Return only the lines of the data below from the line with "I don’t have a mentor" up to and including the line with "Advances in Social Work, Fall 2016, 17(2) 345", exactly as written, with the pictures omitted.

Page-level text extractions
########
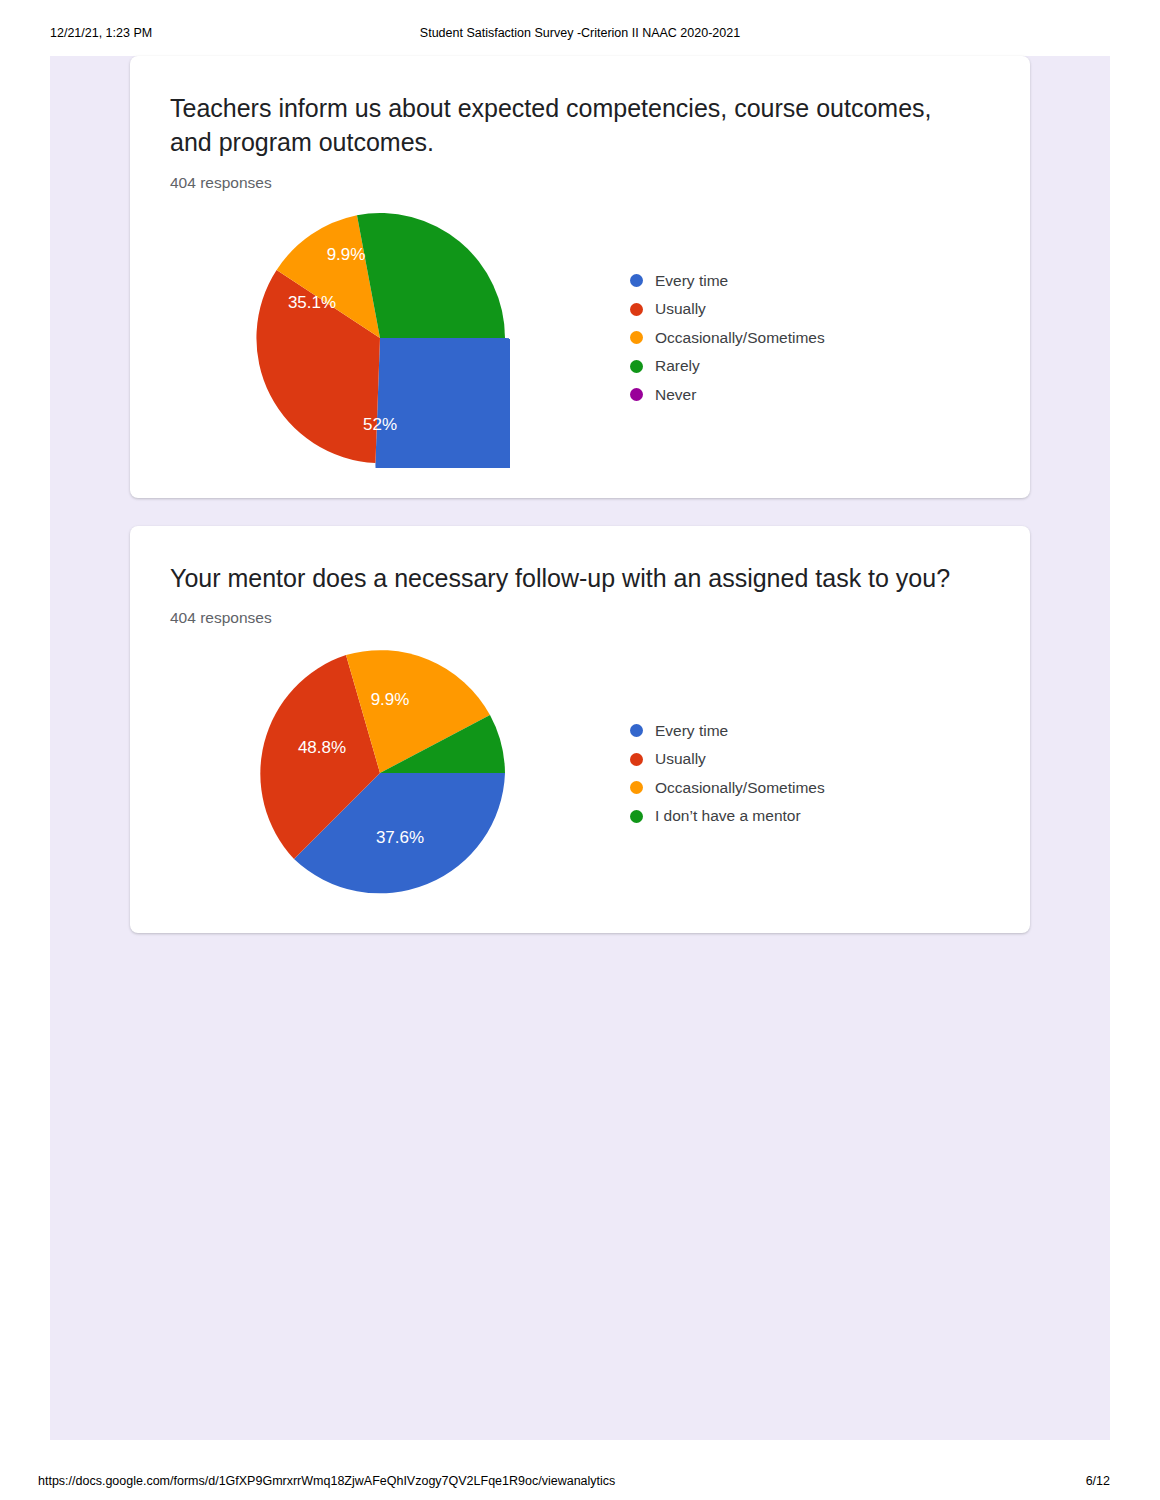12/21/21, 1:23 PM
Student Satisfaction Survey -Criterion II NAAC 2020-2021
Teachers inform us about expected competencies, course outcomes, and program outcomes.
404 responses
52% 35.1% 9.9%
Every time
Usually
Occasionally/Sometimes
Rarely
Never
Your mentor does a necessary follow-up with an assigned task to you?
404 responses
37.6% 48.8% 9.9%
Every time
Usually
Occasionally/Sometimes
I don’t have a mentor
https://docs.google.com/forms/d/1GfXP9GmrxrrWmq18ZjwAFeQhIVzogy7QV2LFqe1R9oc/viewanalytics 6/12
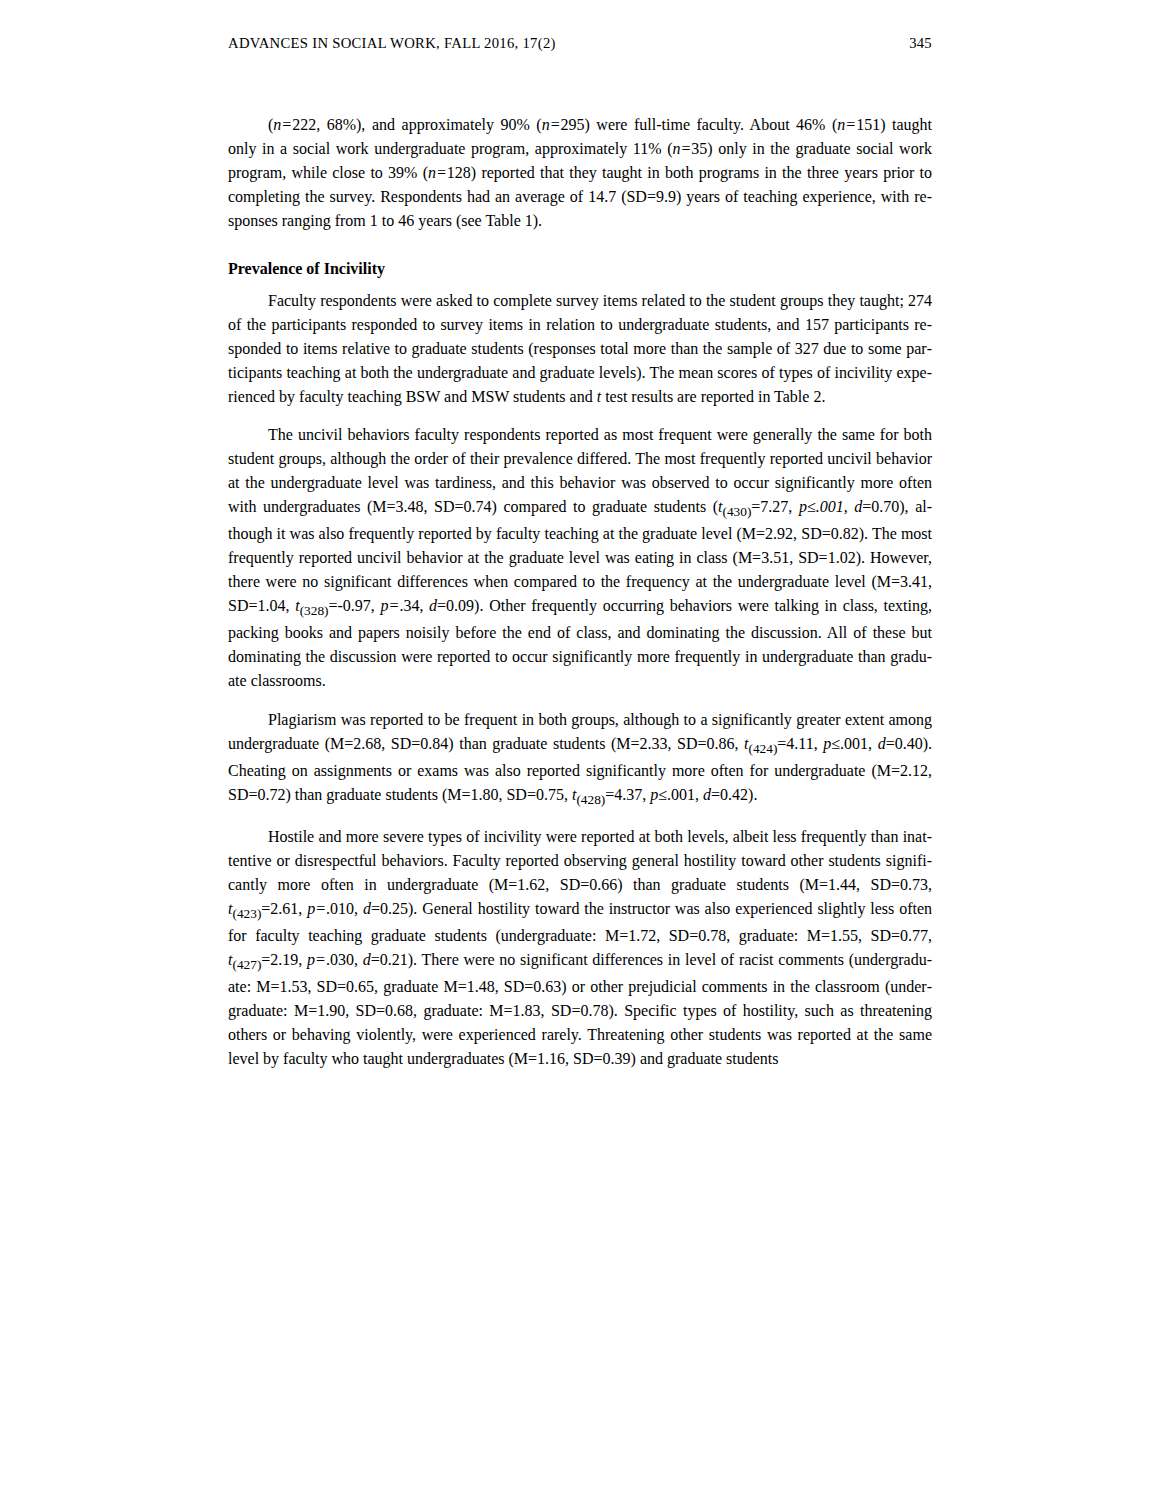Advances in Social Work, Fall 2016, 17(2) 345
(n=222, 68%), and approximately 90% (n=295) were full-time faculty. About 46% (n=151) taught only in a social work undergraduate program, approximately 11% (n=35) only in the graduate social work program, while close to 39% (n=128) reported that they taught in both programs in the three years prior to completing the survey. Respondents had an average of 14.7 (SD=9.9) years of teaching experience, with responses ranging from 1 to 46 years (see Table 1).
Prevalence of Incivility
Faculty respondents were asked to complete survey items related to the student groups they taught; 274 of the participants responded to survey items in relation to undergraduate students, and 157 participants responded to items relative to graduate students (responses total more than the sample of 327 due to some participants teaching at both the undergraduate and graduate levels). The mean scores of types of incivility experienced by faculty teaching BSW and MSW students and t test results are reported in Table 2.
The uncivil behaviors faculty respondents reported as most frequent were generally the same for both student groups, although the order of their prevalence differed. The most frequently reported uncivil behavior at the undergraduate level was tardiness, and this behavior was observed to occur significantly more often with undergraduates (M=3.48, SD=0.74) compared to graduate students (t(430)=7.27, p≤.001, d=0.70), although it was also frequently reported by faculty teaching at the graduate level (M=2.92, SD=0.82). The most frequently reported uncivil behavior at the graduate level was eating in class (M=3.51, SD=1.02). However, there were no significant differences when compared to the frequency at the undergraduate level (M=3.41, SD=1.04, t(328)=-0.97, p=.34, d=0.09). Other frequently occurring behaviors were talking in class, texting, packing books and papers noisily before the end of class, and dominating the discussion. All of these but dominating the discussion were reported to occur significantly more frequently in undergraduate than graduate classrooms.
Plagiarism was reported to be frequent in both groups, although to a significantly greater extent among undergraduate (M=2.68, SD=0.84) than graduate students (M=2.33, SD=0.86, t(424)=4.11, p≤.001, d=0.40). Cheating on assignments or exams was also reported significantly more often for undergraduate (M=2.12, SD=0.72) than graduate students (M=1.80, SD=0.75, t(428)=4.37, p≤.001, d=0.42).
Hostile and more severe types of incivility were reported at both levels, albeit less frequently than inattentive or disrespectful behaviors. Faculty reported observing general hostility toward other students significantly more often in undergraduate (M=1.62, SD=0.66) than graduate students (M=1.44, SD=0.73, t(423)=2.61, p=.010, d=0.25). General hostility toward the instructor was also experienced slightly less often for faculty teaching graduate students (undergraduate: M=1.72, SD=0.78, graduate: M=1.55, SD=0.77, t(427)=2.19, p=.030, d=0.21). There were no significant differences in level of racist comments (undergraduate: M=1.53, SD=0.65, graduate M=1.48, SD=0.63) or other prejudicial comments in the classroom (undergraduate: M=1.90, SD=0.68, graduate: M=1.83, SD=0.78). Specific types of hostility, such as threatening others or behaving violently, were experienced rarely. Threatening other students was reported at the same level by faculty who taught undergraduates (M=1.16, SD=0.39) and graduate students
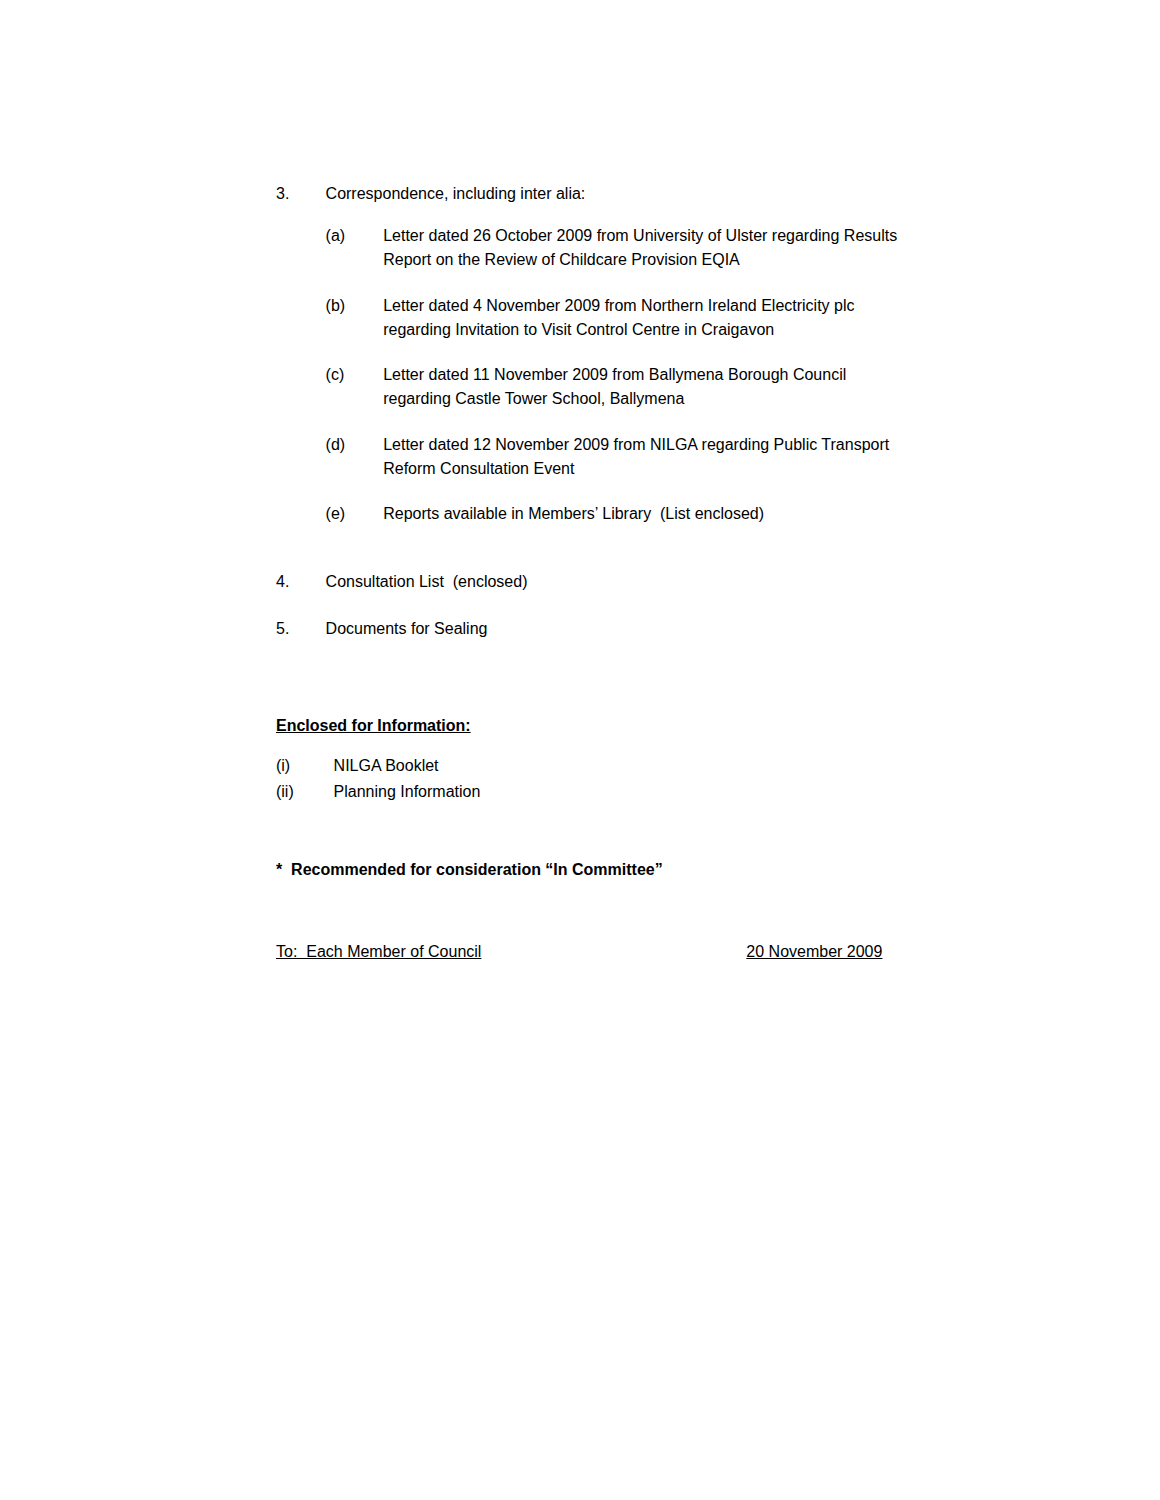3.
Correspondence, including inter alia:
(a)
Letter dated 26 October 2009 from University of Ulster regarding Results Report on the Review of Childcare Provision EQIA
(b)
Letter dated 4 November 2009 from Northern Ireland Electricity plc regarding Invitation to Visit Control Centre in Craigavon
(c)
Letter dated 11 November 2009 from Ballymena Borough Council regarding Castle Tower School, Ballymena
(d)
Letter dated 12 November 2009 from NILGA regarding Public Transport Reform Consultation Event
(e)
Reports available in Members’ Library (List enclosed)
4.
Consultation List (enclosed)
5.
Documents for Sealing
Enclosed for Information:
(i) NILGA Booklet
(ii) Planning Information
* Recommended for consideration “In Committee”
To: Each Member of Council 20 November 2009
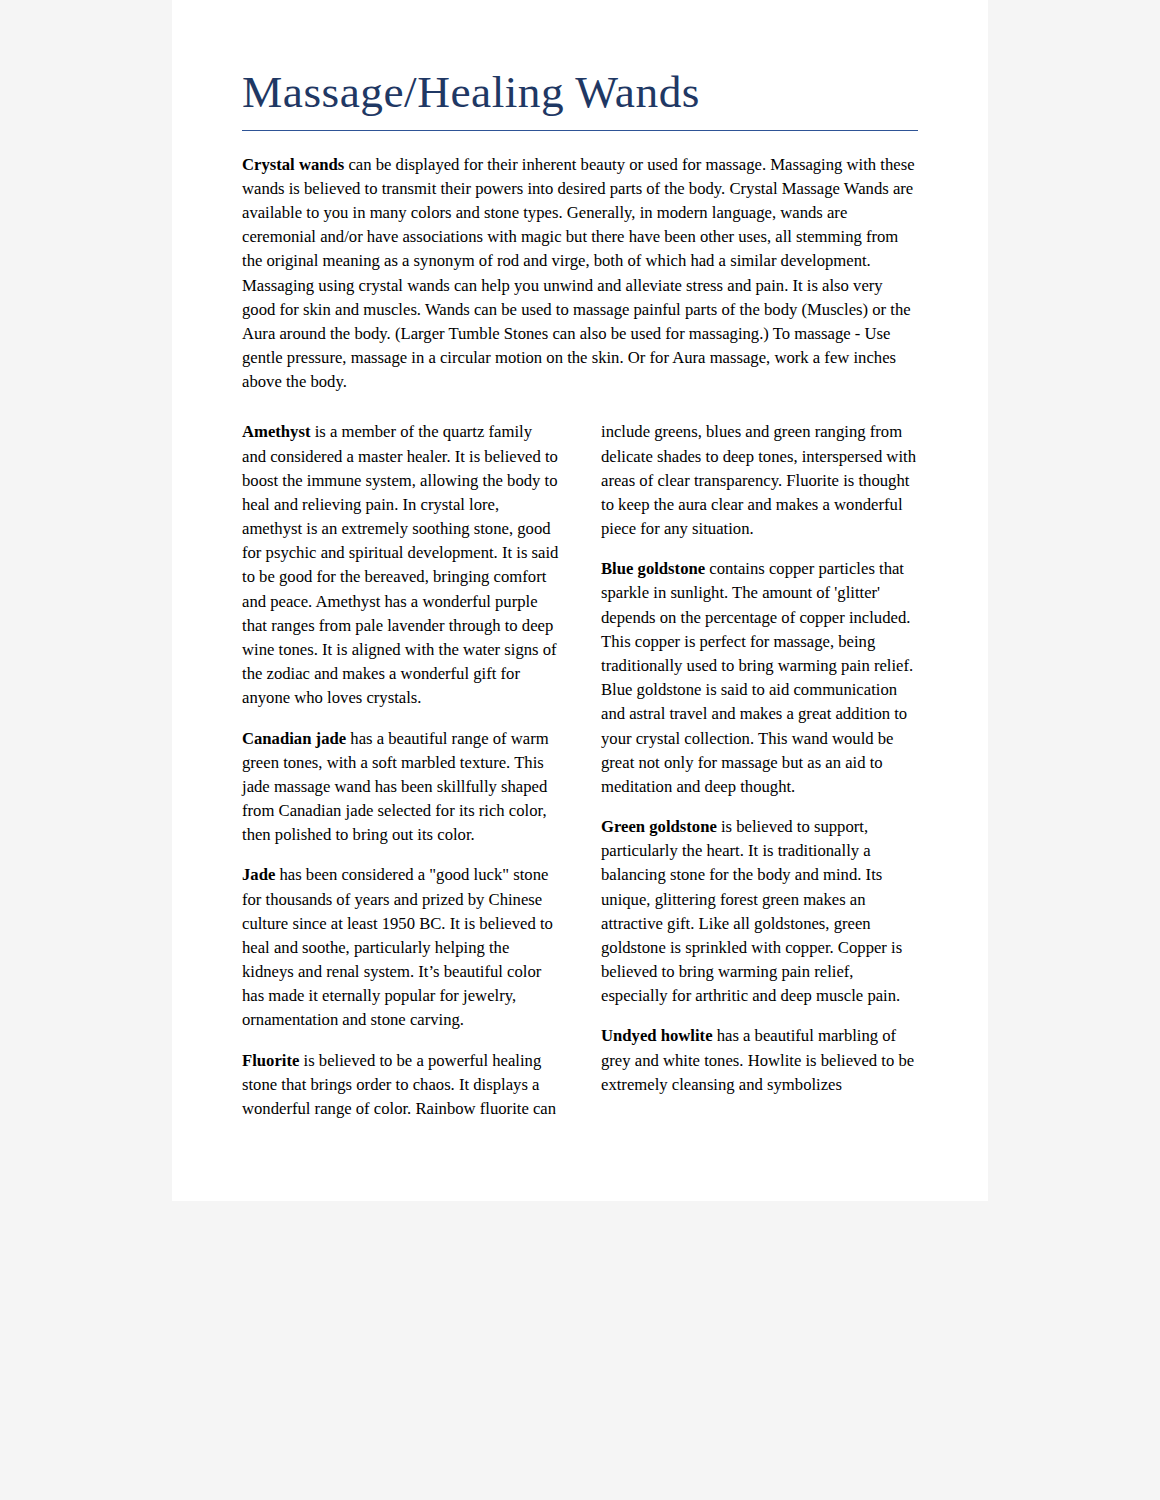Massage/Healing Wands
Crystal wands can be displayed for their inherent beauty or used for massage. Massaging with these wands is believed to transmit their powers into desired parts of the body. Crystal Massage Wands are available to you in many colors and stone types. Generally, in modern language, wands are ceremonial and/or have associations with magic but there have been other uses, all stemming from the original meaning as a synonym of rod and virge, both of which had a similar development. Massaging using crystal wands can help you unwind and alleviate stress and pain. It is also very good for skin and muscles. Wands can be used to massage painful parts of the body (Muscles) or the Aura around the body. (Larger Tumble Stones can also be used for massaging.) To massage - Use gentle pressure, massage in a circular motion on the skin. Or for Aura massage, work a few inches above the body.
Amethyst is a member of the quartz family and considered a master healer. It is believed to boost the immune system, allowing the body to heal and relieving pain. In crystal lore, amethyst is an extremely soothing stone, good for psychic and spiritual development. It is said to be good for the bereaved, bringing comfort and peace. Amethyst has a wonderful purple that ranges from pale lavender through to deep wine tones. It is aligned with the water signs of the zodiac and makes a wonderful gift for anyone who loves crystals.
Canadian jade has a beautiful range of warm green tones, with a soft marbled texture. This jade massage wand has been skillfully shaped from Canadian jade selected for its rich color, then polished to bring out its color.
Jade has been considered a "good luck" stone for thousands of years and prized by Chinese culture since at least 1950 BC. It is believed to heal and soothe, particularly helping the kidneys and renal system. It’s beautiful color has made it eternally popular for jewelry, ornamentation and stone carving.
Fluorite is believed to be a powerful healing stone that brings order to chaos. It displays a wonderful range of color. Rainbow fluorite can include greens, blues and green ranging from delicate shades to deep tones, interspersed with areas of clear transparency. Fluorite is thought to keep the aura clear and makes a wonderful piece for any situation.
Blue goldstone contains copper particles that sparkle in sunlight. The amount of 'glitter' depends on the percentage of copper included. This copper is perfect for massage, being traditionally used to bring warming pain relief. Blue goldstone is said to aid communication and astral travel and makes a great addition to your crystal collection. This wand would be great not only for massage but as an aid to meditation and deep thought.
Green goldstone is believed to support, particularly the heart. It is traditionally a balancing stone for the body and mind. Its unique, glittering forest green makes an attractive gift. Like all goldstones, green goldstone is sprinkled with copper. Copper is believed to bring warming pain relief, especially for arthritic and deep muscle pain.
Undyed howlite has a beautiful marbling of grey and white tones. Howlite is believed to be extremely cleansing and symbolizes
########
§ **Written answer**
I don’t have a mentor
https://docs.google.com/forms/d/1GfXP9GmrxrrWmq18ZjwAFeQhIVzogy7QV2LFqe1R9oc/viewanalytics 6/12
Advances in Social Work, Fall 2016, 17(2) 345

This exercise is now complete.